Worries arose over the quality of the buildings put up as part of China's social housing program for the poor after substandard walls were found in a project for shantytown dwellers in Baotou city, the Inner Mongolia Autonomous Region.
The project, in the Binhe district and developed by the Shenhua Group Corp Ltd (Shenhua Group), was specially constructed for shantytown dwellers in Shiguai district, a main coalfield area in the city.
The 1,200,000-square-meter project contains 226 buildings, which can accommodate 39,000 people, as well as a school and a hospital, according to the company's website.
Work on the project lasted for two years and finished in 2010. More than 5,000 families have since moved in.
Doubts began to form over the quality of the buildings when 451 families living there complained that the surface of their walls had cracked and peeled off in places, Xinhua News Agency reported on Saturday.
"The walls easily peel when I touch them and small pieces of plaster from the walls break up very easily," Huang Shaoting, a local resident who moved in in September, told Xinhua.
"I spent all my savings and borrowed another 70,000 yuan ($10,756) from my relatives and my child for the apartment.

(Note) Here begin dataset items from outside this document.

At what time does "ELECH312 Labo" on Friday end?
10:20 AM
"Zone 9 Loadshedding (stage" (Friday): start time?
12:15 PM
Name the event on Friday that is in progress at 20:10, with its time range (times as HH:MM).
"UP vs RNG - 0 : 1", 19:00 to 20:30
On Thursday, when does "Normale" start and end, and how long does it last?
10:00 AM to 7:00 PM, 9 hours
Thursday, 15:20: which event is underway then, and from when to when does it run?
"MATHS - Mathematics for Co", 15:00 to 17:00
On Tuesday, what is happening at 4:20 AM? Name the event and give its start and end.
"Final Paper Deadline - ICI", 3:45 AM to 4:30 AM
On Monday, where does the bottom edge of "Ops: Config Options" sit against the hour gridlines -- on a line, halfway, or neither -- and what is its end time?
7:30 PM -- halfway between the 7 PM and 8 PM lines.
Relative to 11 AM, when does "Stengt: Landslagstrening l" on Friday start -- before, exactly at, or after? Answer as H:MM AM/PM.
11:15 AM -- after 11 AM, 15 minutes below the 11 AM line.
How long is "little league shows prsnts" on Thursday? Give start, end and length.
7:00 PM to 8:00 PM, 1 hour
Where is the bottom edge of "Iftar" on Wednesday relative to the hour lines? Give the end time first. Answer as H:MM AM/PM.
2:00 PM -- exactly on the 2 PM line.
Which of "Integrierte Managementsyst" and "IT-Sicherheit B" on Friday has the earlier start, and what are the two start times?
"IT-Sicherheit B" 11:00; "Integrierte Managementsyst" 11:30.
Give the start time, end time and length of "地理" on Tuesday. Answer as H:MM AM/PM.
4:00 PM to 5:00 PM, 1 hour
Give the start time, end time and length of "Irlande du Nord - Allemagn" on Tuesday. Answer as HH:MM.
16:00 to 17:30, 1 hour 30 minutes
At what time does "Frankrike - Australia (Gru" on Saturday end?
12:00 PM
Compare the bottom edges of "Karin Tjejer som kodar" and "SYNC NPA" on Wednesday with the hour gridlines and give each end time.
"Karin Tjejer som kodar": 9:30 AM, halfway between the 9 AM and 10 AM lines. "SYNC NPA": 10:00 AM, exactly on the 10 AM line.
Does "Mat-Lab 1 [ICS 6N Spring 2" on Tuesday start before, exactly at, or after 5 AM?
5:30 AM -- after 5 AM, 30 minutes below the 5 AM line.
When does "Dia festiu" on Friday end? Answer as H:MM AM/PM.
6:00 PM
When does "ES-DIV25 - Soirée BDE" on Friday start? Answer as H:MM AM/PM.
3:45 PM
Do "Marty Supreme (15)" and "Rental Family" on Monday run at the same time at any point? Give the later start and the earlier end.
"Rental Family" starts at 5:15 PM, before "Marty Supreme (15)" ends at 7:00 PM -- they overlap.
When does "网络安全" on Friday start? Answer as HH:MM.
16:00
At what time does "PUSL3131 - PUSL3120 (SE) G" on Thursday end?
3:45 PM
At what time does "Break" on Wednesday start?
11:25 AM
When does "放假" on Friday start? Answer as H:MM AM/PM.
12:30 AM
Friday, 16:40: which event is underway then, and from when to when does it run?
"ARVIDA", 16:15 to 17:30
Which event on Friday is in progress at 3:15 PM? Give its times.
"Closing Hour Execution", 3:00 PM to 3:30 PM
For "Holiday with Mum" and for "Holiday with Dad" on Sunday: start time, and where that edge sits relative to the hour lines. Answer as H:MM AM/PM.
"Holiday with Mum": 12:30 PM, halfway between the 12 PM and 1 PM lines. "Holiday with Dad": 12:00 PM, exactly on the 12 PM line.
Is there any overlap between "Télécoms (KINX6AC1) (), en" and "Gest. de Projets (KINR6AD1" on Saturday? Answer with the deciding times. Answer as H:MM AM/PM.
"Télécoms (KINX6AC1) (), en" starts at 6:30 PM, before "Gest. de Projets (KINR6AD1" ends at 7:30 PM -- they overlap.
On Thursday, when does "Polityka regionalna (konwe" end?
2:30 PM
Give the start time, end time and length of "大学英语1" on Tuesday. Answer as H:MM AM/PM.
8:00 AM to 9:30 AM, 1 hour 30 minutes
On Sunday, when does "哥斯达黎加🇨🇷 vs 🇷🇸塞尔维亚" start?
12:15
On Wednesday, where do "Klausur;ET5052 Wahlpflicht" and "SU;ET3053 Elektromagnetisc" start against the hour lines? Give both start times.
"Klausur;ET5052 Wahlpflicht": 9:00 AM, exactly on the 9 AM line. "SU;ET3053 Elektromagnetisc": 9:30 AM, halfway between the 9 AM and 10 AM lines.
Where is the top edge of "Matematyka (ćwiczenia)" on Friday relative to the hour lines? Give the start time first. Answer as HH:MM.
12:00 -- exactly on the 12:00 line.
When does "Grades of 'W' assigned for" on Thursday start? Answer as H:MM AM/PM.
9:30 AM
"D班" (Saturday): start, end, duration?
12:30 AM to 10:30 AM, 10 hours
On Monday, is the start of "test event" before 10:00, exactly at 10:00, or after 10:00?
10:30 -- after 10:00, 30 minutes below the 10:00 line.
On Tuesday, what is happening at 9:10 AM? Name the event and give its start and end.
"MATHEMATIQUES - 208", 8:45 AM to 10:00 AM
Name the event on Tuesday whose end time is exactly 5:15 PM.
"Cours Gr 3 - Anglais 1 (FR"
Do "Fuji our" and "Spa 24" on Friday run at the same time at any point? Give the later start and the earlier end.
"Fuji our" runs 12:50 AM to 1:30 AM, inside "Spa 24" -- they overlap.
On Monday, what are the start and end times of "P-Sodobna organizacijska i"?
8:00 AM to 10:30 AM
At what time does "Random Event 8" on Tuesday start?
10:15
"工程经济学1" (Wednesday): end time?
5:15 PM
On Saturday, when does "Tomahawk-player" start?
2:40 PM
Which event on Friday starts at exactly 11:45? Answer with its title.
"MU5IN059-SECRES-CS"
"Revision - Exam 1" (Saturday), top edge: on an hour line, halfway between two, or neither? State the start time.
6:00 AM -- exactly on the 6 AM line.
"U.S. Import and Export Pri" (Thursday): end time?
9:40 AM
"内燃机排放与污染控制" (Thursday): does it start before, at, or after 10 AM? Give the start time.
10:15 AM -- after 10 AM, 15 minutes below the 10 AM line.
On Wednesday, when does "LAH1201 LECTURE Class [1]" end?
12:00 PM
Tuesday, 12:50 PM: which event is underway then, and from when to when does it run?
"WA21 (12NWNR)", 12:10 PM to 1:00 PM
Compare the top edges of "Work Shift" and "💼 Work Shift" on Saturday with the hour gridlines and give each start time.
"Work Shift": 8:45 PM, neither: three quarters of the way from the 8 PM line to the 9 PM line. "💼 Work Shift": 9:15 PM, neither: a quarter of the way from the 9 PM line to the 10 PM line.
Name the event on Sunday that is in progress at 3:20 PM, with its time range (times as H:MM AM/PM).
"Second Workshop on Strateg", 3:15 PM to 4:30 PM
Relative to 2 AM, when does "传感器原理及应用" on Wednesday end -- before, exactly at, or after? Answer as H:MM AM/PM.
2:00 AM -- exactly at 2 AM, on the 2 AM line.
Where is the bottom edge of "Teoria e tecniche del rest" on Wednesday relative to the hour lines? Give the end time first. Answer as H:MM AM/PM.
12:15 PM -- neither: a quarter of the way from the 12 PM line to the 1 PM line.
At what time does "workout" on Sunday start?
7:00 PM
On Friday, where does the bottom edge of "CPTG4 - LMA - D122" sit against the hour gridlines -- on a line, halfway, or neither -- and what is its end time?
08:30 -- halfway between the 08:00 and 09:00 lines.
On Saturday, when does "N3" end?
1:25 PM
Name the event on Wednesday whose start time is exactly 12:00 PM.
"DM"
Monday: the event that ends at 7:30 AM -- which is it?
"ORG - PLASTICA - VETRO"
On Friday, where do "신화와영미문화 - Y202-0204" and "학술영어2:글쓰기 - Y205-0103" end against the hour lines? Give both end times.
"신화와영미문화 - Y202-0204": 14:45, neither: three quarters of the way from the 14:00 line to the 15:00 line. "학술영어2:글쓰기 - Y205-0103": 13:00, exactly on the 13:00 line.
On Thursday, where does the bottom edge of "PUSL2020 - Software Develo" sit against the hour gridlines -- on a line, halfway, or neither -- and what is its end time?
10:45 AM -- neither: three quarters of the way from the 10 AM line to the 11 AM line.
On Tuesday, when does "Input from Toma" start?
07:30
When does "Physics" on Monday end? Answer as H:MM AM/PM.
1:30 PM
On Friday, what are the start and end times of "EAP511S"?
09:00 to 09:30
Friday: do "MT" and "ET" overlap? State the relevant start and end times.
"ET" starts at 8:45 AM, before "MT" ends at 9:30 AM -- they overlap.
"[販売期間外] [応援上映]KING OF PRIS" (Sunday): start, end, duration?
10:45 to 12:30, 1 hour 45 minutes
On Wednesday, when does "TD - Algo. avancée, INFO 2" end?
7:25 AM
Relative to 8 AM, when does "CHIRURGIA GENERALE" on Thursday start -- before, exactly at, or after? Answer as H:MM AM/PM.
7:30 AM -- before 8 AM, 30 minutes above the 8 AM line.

I planned to live a happy life in the new house, and I never thought I would be faced with troubles arising from poor construction right after I had moved in.
"(The wall peels off) partly because of the use of too much mortar, an additive which helps cement become sticky, so it can easily be daubed on the wall," an insider in the building industry, who requested anonymity, told China Daily on Sunday.
Mortar is often used because it is cheap, he added.